▶ [Задание 1]
Процитируйте, пожалуйста, фрагмент текста упражнения, который открывается словами, содержащими "Увы, Филарет отстал", и завершается словами "ложь можно изобрести.".
▶ [Задание 2]
Изложите текст упражнения в двух предложениях.

+++ Текст упражнения

Увы, Филарет отстал от Нового времени, в которое незаметно для него вступила страна. Наступивший XVII в., век Научной революции, был переполнен инновациями. Одной из них была информационная война, основанная на Большой лжи (изобретение которой напрасно приписывают Адольфу Гитлеру). Обманув всех: народ, Филарета и других бояр, короля Сигизмунда и иезуитов, — Василий Шуйский стал заваливать страну и её соседей ложью настолько наглой, что её масштаб превосходил возможности людского восприятия. Невозможно было думать, что такую ложь можно изобрести.
С первых дней царствования Шуйский развернул мощную пропаганду своей власти как единственного спасения России от злого самозванца и еретика Гришки Отрепьева. Грамота за грамотой летали по стране, не подкреплённые авторитетом патриарха. Вырытые из заброшенной могилы в Угличе мощи несчастного царевича Димитрия, которого сам же Шуйский несколько лет назад объявил перед Освященным собором самоубийцей, были торжественно доставлены Филаретом в Москву и выставлены в Архангельском соборе как чудотворные, "невинно убиенный" Димитрий причислен к лику святых — всё без патриарха!

++++++
+++ Исходные данные

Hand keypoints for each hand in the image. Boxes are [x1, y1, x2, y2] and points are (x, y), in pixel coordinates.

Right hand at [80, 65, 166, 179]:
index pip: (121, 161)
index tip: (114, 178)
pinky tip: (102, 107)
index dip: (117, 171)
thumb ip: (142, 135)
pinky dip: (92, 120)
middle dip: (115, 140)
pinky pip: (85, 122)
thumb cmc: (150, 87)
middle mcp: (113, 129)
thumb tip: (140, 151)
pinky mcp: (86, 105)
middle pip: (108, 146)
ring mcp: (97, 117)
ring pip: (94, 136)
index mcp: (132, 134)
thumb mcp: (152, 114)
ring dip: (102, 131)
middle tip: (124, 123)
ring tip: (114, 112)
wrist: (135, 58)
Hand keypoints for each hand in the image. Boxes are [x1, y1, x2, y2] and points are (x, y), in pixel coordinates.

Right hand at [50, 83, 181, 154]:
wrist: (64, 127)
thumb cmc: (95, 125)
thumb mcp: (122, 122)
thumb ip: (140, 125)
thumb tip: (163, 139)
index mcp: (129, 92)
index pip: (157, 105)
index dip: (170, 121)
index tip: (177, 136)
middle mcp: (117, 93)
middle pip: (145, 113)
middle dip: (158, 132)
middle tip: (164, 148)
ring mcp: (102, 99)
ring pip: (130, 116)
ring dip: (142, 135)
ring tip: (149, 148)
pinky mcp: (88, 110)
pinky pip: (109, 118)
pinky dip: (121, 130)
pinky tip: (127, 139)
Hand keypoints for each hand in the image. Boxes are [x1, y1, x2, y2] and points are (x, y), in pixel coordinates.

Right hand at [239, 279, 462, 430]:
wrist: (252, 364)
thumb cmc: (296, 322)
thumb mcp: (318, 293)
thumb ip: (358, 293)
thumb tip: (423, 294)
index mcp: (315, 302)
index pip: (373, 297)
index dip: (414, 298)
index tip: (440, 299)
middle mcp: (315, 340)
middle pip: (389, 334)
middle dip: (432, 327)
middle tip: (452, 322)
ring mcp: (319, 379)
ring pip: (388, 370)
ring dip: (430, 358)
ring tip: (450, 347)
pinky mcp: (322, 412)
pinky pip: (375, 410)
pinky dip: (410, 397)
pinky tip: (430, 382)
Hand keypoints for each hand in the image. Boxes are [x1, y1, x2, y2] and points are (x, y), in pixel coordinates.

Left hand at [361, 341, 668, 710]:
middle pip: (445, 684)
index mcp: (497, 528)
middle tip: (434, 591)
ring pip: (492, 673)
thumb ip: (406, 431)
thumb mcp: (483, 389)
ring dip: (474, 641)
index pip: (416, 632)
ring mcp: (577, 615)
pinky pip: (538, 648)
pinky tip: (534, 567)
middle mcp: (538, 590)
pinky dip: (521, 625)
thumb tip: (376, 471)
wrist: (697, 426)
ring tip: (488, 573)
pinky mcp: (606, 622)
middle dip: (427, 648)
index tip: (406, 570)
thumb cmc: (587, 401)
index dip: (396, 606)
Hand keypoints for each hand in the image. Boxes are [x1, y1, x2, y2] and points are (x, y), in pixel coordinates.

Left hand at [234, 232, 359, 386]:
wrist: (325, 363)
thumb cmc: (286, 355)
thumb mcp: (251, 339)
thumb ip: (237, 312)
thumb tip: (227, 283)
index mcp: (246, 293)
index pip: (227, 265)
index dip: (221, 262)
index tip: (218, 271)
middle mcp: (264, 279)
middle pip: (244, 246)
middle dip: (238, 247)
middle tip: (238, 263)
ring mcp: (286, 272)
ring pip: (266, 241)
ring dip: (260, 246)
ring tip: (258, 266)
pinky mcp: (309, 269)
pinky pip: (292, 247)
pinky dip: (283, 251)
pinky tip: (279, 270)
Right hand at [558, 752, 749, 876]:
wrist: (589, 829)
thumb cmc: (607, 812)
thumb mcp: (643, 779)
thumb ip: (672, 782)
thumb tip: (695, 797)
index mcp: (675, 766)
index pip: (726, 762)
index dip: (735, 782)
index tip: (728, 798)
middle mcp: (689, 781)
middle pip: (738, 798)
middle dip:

++++++
+++ Исходные данные

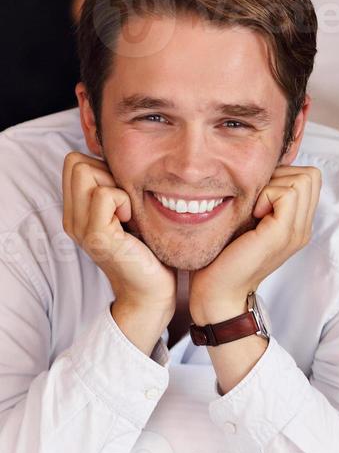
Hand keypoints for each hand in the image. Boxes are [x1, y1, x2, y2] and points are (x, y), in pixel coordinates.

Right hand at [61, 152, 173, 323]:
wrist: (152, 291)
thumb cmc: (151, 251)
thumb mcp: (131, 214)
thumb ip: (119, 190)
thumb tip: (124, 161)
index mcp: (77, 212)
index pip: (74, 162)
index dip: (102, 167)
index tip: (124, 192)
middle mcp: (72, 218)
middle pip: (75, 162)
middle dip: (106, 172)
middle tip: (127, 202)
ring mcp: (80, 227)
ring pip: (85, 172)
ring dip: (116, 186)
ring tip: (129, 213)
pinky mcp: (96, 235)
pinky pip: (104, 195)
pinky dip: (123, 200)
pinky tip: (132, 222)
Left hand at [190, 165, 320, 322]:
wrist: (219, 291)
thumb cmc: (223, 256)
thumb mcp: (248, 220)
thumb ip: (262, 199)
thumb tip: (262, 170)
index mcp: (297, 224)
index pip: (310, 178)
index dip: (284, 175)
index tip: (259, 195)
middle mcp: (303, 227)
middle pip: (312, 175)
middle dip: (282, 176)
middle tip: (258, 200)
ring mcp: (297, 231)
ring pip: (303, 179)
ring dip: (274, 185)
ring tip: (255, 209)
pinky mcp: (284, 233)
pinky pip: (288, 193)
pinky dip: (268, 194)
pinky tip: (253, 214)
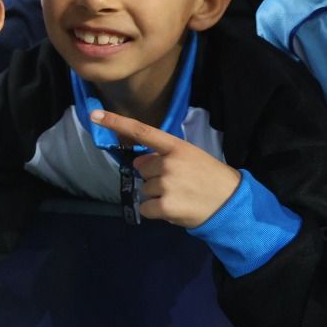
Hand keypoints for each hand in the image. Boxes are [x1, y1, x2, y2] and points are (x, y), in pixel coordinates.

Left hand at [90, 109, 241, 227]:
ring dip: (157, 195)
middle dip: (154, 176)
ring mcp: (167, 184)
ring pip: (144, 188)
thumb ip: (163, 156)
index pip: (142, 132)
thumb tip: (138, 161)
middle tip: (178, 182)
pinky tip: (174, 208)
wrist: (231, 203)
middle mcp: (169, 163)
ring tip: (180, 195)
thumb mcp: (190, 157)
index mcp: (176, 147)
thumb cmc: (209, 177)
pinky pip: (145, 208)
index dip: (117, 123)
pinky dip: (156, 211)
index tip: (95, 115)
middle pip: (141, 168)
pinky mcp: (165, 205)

++++++

▶ [Результат выполнения 1]
Увы, Филарет отстал от Нового времени, в которое незаметно для него вступила страна. Наступивший XVII в., век Научной революции, был переполнен инновациями. Одной из них была информационная война, основанная на Большой лжи (изобретение которой напрасно приписывают Адольфу Гитлеру). Обманув всех: народ, Филарета и других бояр, короля Сигизмунда и иезуитов, — Василий Шуйский стал заваливать страну и её соседей ложью настолько наглой, что её масштаб превосходил возможности людского восприятия. Невозможно было думать, что такую ложь можно изобрести.

▶ [Результат выполнения 2]
Филарет отстал от Нового времени, а Василий Шуйский, обманув всех, развернул информационную войну на основе Большой лжи, масштаб которой превосходил возможности людского восприятия. С первых дней царствования он рассылал по стране грамоты о своей власти как единственном спасении России от самозванца Гришки Отрепьева, а мощи царевича Димитрия, которого Шуйский прежде объявил самоубийцей, доставили из Углича в Москву, и Димитрия причислили к лику святых без патриарха.